Laurie Laing, a Brush Creek Village resident, echoed many of her neighbors when she said the solar farm would destroy the beautiful views from the subdivision. That, in turn, will impact the area’s property values, she said.
Bill Dinsmoor, Woody Creek Caucus moderator, joined many of his neighbors in urging the planning commission to consider the landfill as the site of the solar farm project. Wayne Ethridge, president of the W/J Ranch Homeowners Association, warned against the size of the project, which he said would be an “enormous” gray or black blight.
And Elizabeth Treadwell, a Woody Creek resident, disputed the wildlife consultant’s assessment of the property, saying there are frequently far more elk than he said there were.
“Long story short, you guys are killing the wildlife,” she said.
Not everyone at the meeting was against the project.
“I wish I could support my Woody Creek neighbors here today,” said Daniel Delano. “But I think in this context, black (solar panels are) beautiful.”
Delano said he worried that climate change “could end our civilization as we know it in the life of our grandchildren” and urged the planning commission to take the environmental long view.
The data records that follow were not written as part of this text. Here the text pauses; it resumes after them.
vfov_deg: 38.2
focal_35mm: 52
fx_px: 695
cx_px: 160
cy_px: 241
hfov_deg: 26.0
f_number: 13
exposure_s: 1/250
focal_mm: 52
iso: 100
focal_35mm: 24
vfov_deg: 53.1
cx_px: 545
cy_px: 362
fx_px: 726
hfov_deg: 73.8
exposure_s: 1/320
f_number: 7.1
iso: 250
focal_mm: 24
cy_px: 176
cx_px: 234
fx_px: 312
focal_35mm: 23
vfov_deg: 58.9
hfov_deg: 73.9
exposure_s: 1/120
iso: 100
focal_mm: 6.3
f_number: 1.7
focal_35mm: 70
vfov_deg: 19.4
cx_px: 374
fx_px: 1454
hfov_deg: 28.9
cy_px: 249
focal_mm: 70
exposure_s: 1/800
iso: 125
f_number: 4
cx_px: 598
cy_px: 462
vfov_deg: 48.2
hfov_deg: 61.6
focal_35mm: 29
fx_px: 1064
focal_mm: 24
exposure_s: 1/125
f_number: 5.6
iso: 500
Jason White, a planner for the Roaring Fork Transportation Authority, said RFTA staff fully support the solar farm and plan to purchase energy it generates to both power the electric buses the agency soon will own and offset non-clean energy use to eventually make operations 100% renewable.
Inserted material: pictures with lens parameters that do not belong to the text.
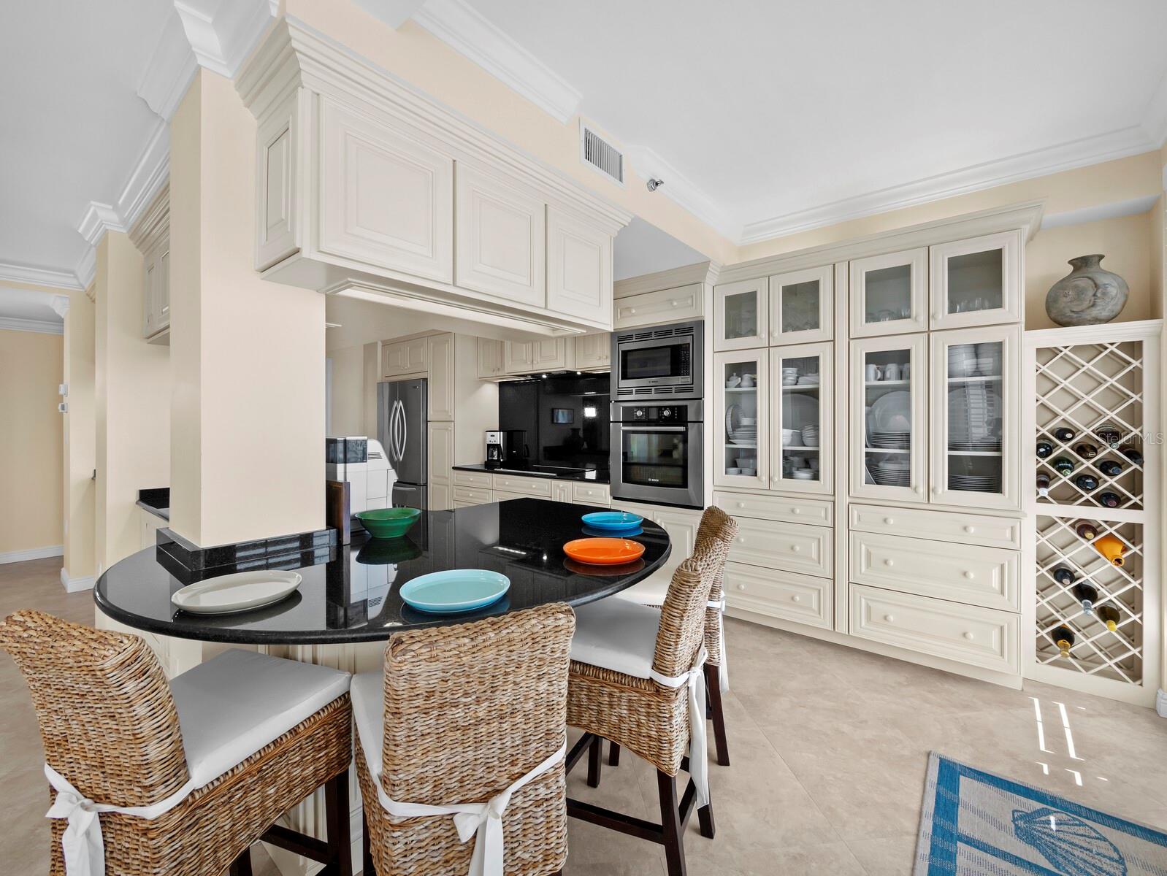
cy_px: 438
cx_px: 584
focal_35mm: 14
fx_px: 472
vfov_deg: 85.7
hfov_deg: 102.0
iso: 400
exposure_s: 1/15
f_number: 7.1
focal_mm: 7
Natalie Raye Fuller, a Colorado Mountain College student, told commissioners she sits through many public meetings because she works for GrassRoots TV — which televises many of them — and when she heard about the solar project and Tuesday’s meeting, she had to come advocate for it.
“I knew I needed to be here as a millennial,” she said. “We are concerned for our future. In my opinion, I think many people are expecting to see this.”
And that was exactly Mona Newton’s point, as well. The executive director of the Community Office for Resource Efficiency said surveys have shown that 78% of Pitkin County residents want and would pay for more renewable energy, which improves health and environmental protection.
As for the views around Aspen, Woody Creek and Brush Creek, Newton said they may soon feature more dead trees and “brown ground,” which could be reduced by adding more solar panels.
“The natural views are changing around us,” she said. “We have 10 years to really make a difference in carbon emissions before there’s no turning back.”